### YOUR OBJECTIVE
Report every line of the records below that contains the word "input".

※

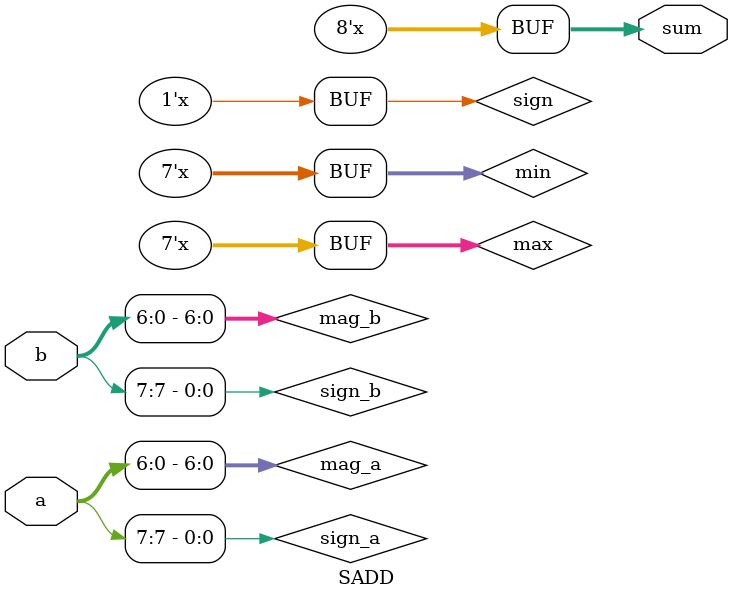
<source format=v>
`timescale 1ns / 1ps

module SADD #(parameter DATAWIDTH = 8)(a, b, sum);
    input [DATAWIDTH-1:0] a, b;
    output reg [DATAWIDTH-1:0] sum;
    
    //Implementing the Sign and Magnitude Intermediates
    reg sign_a, sign_b, sign_sum;
    reg [DATAWIDTH-2:0] mag_a, mag_b, mag_sum, max, min;
    
    always @(a, b) begin
        mag_a <= a[DATAWIDTH-2:0];
        mag_b <= b[DATAWIDTH-2:0];
        sign_a <= a[DATAWIDTH-1];
        sign_b <= b[DATAWIDTH-1];
        
        if (mag_a>mag_b) begin
            max <= mag_a;
            min <= mag_b;
            sign <= sign_a;
        end
        else begin
            max <= mag_b;
            min <= mag_a;
            sign <=sign_b;
        end
        if (sign_a==sign_b)begin
            sum[DATAWIDTH-2:0] <=  max + min;
        end
        else begin
            sum[DATAWIDTH-2:0] <=  max - min;
        end
        sum[DATAWIDTH-1:0]<={sign,sum[DATAWIDTH-2:0]};
    end
endmodule

</source>
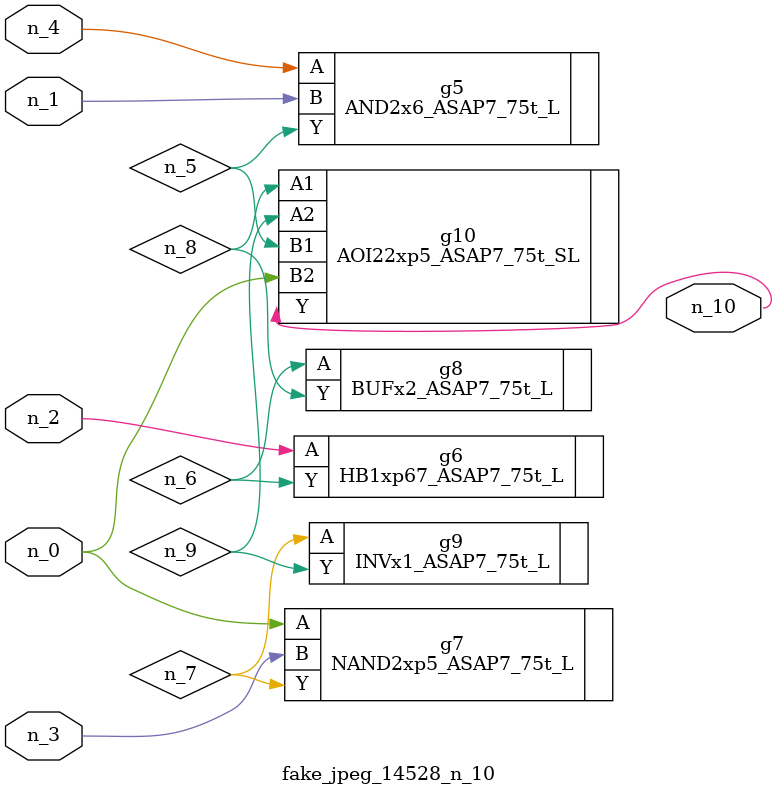
<source format=v>
module fake_jpeg_14528_n_10 (n_3, n_2, n_1, n_0, n_4, n_10);

input n_3;
input n_2;
input n_1;
input n_0;
input n_4;

output n_10;

wire n_8;
wire n_9;
wire n_6;
wire n_5;
wire n_7;

AND2x6_ASAP7_75t_L g5 ( 
.A(n_4),
.B(n_1),
.Y(n_5)
);

HB1xp67_ASAP7_75t_L g6 ( 
.A(n_2),
.Y(n_6)
);

NAND2xp5_ASAP7_75t_L g7 ( 
.A(n_0),
.B(n_3),
.Y(n_7)
);

BUFx2_ASAP7_75t_L g8 ( 
.A(n_6),
.Y(n_8)
);

AOI22xp5_ASAP7_75t_SL g10 ( 
.A1(n_8),
.A2(n_9),
.B1(n_5),
.B2(n_0),
.Y(n_10)
);

INVx1_ASAP7_75t_L g9 ( 
.A(n_7),
.Y(n_9)
);


endmodule
</source>
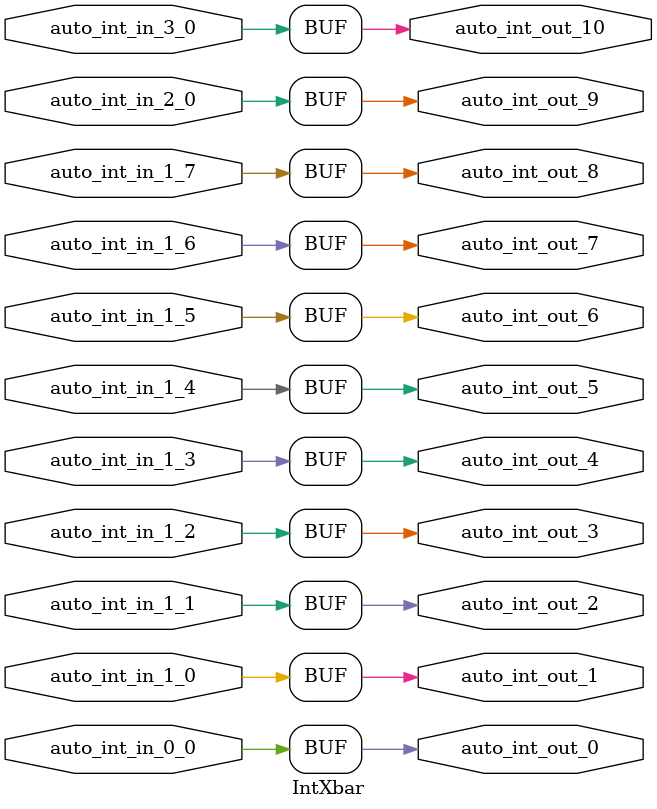
<source format=sv>
`ifndef RANDOMIZE
  `ifdef RANDOMIZE_REG_INIT
    `define RANDOMIZE
  `endif // RANDOMIZE_REG_INIT
`endif // not def RANDOMIZE
`ifndef RANDOMIZE
  `ifdef RANDOMIZE_MEM_INIT
    `define RANDOMIZE
  `endif // RANDOMIZE_MEM_INIT
`endif // not def RANDOMIZE

`ifndef RANDOM
  `define RANDOM $random
`endif // not def RANDOM

// Users can define 'PRINTF_COND' to add an extra gate to prints.
`ifndef PRINTF_COND_
  `ifdef PRINTF_COND
    `define PRINTF_COND_ (`PRINTF_COND)
  `else  // PRINTF_COND
    `define PRINTF_COND_ 1
  `endif // PRINTF_COND
`endif // not def PRINTF_COND_

// Users can define 'ASSERT_VERBOSE_COND' to add an extra gate to assert error printing.
`ifndef ASSERT_VERBOSE_COND_
  `ifdef ASSERT_VERBOSE_COND
    `define ASSERT_VERBOSE_COND_ (`ASSERT_VERBOSE_COND)
  `else  // ASSERT_VERBOSE_COND
    `define ASSERT_VERBOSE_COND_ 1
  `endif // ASSERT_VERBOSE_COND
`endif // not def ASSERT_VERBOSE_COND_

// Users can define 'STOP_COND' to add an extra gate to stop conditions.
`ifndef STOP_COND_
  `ifdef STOP_COND
    `define STOP_COND_ (`STOP_COND)
  `else  // STOP_COND
    `define STOP_COND_ 1
  `endif // STOP_COND
`endif // not def STOP_COND_

// Users can define INIT_RANDOM as general code that gets injected into the
// initializer block for modules with registers.
`ifndef INIT_RANDOM
  `define INIT_RANDOM
`endif // not def INIT_RANDOM

// If using random initialization, you can also define RANDOMIZE_DELAY to
// customize the delay used, otherwise 0.002 is used.
`ifndef RANDOMIZE_DELAY
  `define RANDOMIZE_DELAY 0.002
`endif // not def RANDOMIZE_DELAY

// Define INIT_RANDOM_PROLOG_ for use in our modules below.
`ifndef INIT_RANDOM_PROLOG_
  `ifdef RANDOMIZE
    `ifdef VERILATOR
      `define INIT_RANDOM_PROLOG_ `INIT_RANDOM
    `else  // VERILATOR
      `define INIT_RANDOM_PROLOG_ `INIT_RANDOM #`RANDOMIZE_DELAY begin end
    `endif // VERILATOR
  `else  // RANDOMIZE
    `define INIT_RANDOM_PROLOG_
  `endif // RANDOMIZE
`endif // not def INIT_RANDOM_PROLOG_

module IntXbar(
  input  auto_int_in_3_0,
         auto_int_in_2_0,
         auto_int_in_1_0,
         auto_int_in_1_1,
         auto_int_in_1_2,
         auto_int_in_1_3,
         auto_int_in_1_4,
         auto_int_in_1_5,
         auto_int_in_1_6,
         auto_int_in_1_7,
         auto_int_in_0_0,
  output auto_int_out_0,
         auto_int_out_1,
         auto_int_out_2,
         auto_int_out_3,
         auto_int_out_4,
         auto_int_out_5,
         auto_int_out_6,
         auto_int_out_7,
         auto_int_out_8,
         auto_int_out_9,
         auto_int_out_10
);

  assign auto_int_out_0 = auto_int_in_0_0;
  assign auto_int_out_1 = auto_int_in_1_0;
  assign auto_int_out_2 = auto_int_in_1_1;
  assign auto_int_out_3 = auto_int_in_1_2;
  assign auto_int_out_4 = auto_int_in_1_3;
  assign auto_int_out_5 = auto_int_in_1_4;
  assign auto_int_out_6 = auto_int_in_1_5;
  assign auto_int_out_7 = auto_int_in_1_6;
  assign auto_int_out_8 = auto_int_in_1_7;
  assign auto_int_out_9 = auto_int_in_2_0;
  assign auto_int_out_10 = auto_int_in_3_0;
endmodule


</source>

※

### REPLY
    input [DATAWIDTH-1:0] a, b;
input n_3;
input n_2;
input n_1;
input n_0;
input n_4;
  input  auto_int_in_3_0,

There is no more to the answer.